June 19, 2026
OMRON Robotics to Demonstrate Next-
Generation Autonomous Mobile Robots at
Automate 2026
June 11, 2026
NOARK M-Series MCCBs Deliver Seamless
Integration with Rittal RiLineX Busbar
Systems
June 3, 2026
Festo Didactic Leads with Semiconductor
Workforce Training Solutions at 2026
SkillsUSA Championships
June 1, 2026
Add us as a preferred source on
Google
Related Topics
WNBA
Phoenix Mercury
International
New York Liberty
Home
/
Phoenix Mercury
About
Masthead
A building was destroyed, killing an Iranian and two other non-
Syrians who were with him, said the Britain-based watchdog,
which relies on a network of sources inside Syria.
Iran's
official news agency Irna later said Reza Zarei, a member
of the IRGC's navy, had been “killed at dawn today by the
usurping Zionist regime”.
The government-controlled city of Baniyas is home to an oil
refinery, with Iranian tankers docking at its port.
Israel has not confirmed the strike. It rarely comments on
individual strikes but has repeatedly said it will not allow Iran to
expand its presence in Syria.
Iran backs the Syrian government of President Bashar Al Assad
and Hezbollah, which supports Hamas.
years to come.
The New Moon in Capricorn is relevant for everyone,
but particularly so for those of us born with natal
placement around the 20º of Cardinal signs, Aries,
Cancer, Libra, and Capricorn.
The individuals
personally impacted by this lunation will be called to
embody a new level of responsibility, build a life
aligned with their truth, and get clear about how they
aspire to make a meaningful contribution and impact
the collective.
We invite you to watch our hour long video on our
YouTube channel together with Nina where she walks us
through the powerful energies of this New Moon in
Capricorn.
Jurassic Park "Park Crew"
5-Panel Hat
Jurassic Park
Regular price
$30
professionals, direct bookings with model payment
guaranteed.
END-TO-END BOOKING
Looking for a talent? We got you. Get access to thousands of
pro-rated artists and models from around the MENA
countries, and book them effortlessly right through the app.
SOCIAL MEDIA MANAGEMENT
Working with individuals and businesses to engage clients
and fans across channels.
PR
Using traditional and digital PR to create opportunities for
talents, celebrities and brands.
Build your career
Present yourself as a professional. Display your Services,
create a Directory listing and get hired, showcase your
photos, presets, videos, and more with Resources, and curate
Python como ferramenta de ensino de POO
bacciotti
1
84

Work item: Transcribe the text of every item above, reproducing each line verbatim and keeping the original line breaks, spelling, and punctuation.

Solution:
June 19, 2026
OMRON Robotics to Demonstrate Next-
Generation Autonomous Mobile Robots at
Automate 2026
June 11, 2026
NOARK M-Series MCCBs Deliver Seamless
Integration with Rittal RiLineX Busbar
Systems
June 3, 2026
Festo Didactic Leads with Semiconductor
Workforce Training Solutions at 2026
SkillsUSA Championships
June 1, 2026
Add us as a preferred source on
Google
Related Topics
WNBA
Phoenix Mercury
International
New York Liberty
Home
/
Phoenix Mercury
About
Masthead
A building was destroyed, killing an Iranian and two other non-
Syrians who were with him, said the Britain-based watchdog,
which relies on a network of sources inside Syria.
Iran's
official news agency Irna later said Reza Zarei, a member
of the IRGC's navy, had been “killed at dawn today by the
usurping Zionist regime”.
The government-controlled city of Baniyas is home to an oil
refinery, with Iranian tankers docking at its port.
Israel has not confirmed the strike. It rarely comments on
individual strikes but has repeatedly said it will not allow Iran to
expand its presence in Syria.
Iran backs the Syrian government of President Bashar Al Assad
and Hezbollah, which supports Hamas.
years to come.
The New Moon in Capricorn is relevant for everyone,
but particularly so for those of us born with natal
placement around the 20º of Cardinal signs, Aries,
Cancer, Libra, and Capricorn.
The individuals
personally impacted by this lunation will be called to
embody a new level of responsibility, build a life
aligned with their truth, and get clear about how they
aspire to make a meaningful contribution and impact
the collective.
We invite you to watch our hour long video on our
YouTube channel together with Nina where she walks us
through the powerful energies of this New Moon in
Capricorn.
Jurassic Park "Park Crew"
5-Panel Hat
Jurassic Park
Regular price
$30
professionals, direct bookings with model payment
guaranteed.
END-TO-END BOOKING
Looking for a talent? We got you. Get access to thousands of
pro-rated artists and models from around the MENA
countries, and book them effortlessly right through the app.
SOCIAL MEDIA MANAGEMENT
Working with individuals and businesses to engage clients
and fans across channels.
PR
Using traditional and digital PR to create opportunities for
talents, celebrities and brands.
Build your career
Present yourself as a professional. Display your Services,
create a Directory listing and get hired, showcase your
photos, presets, videos, and more with Resources, and curate
Python como ferramenta de ensino de POO
bacciotti
1
84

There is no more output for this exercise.